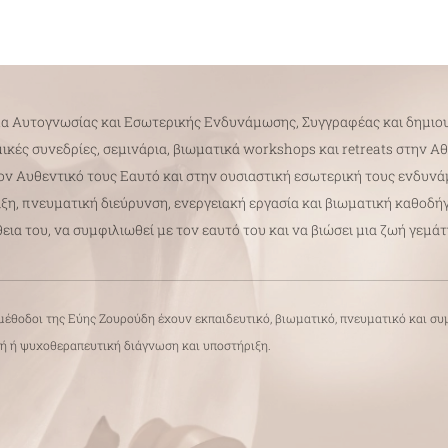
λα Αυτογνωσίας και Εσωτερικής Ενδυνάμωσης, Συγγραφέας και δημιου
ές συνεδρίες, σεμινάρια, βιωματικά workshops και retreats στην Αθή
ν Αυθεντικό τους Εαυτό και στην ουσιαστική εσωτερική τους ενδυνά
ξη, πνευματική διεύρυνση, ενεργειακή εργασία και βιωματική καθοδή
ια του, να συμφιλιωθεί με τον εαυτό του και να βιώσει μια ζωή γεμά
οι μέθοδοι της Εύης Ζουρούδη έχουν εκπαιδευτικό, βιωματικό, πνευματικό και σ
κή ή ψυχοθεραπευτική διάγνωση και υποστήριξη.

__EXERCISE GOAL__:
Output the data exactly. Pictures don't belong in the result.

__YOUR SOLUTION__:
λα Αυτογνωσίας και Εσωτερικής Ενδυνάμωσης, Συγγραφέας και δημιου
ές συνεδρίες, σεμινάρια, βιωματικά workshops και retreats στην Αθή
ν Αυθεντικό τους Εαυτό και στην ουσιαστική εσωτερική τους ενδυνά
ξη, πνευματική διεύρυνση, ενεργειακή εργασία και βιωματική καθοδή
ια του, να συμφιλιωθεί με τον εαυτό του και να βιώσει μια ζωή γεμά
οι μέθοδοι της Εύης Ζουρούδη έχουν εκπαιδευτικό, βιωματικό, πνευματικό και σ
κή ή ψυχοθεραπευτική διάγνωση και υποστήριξη.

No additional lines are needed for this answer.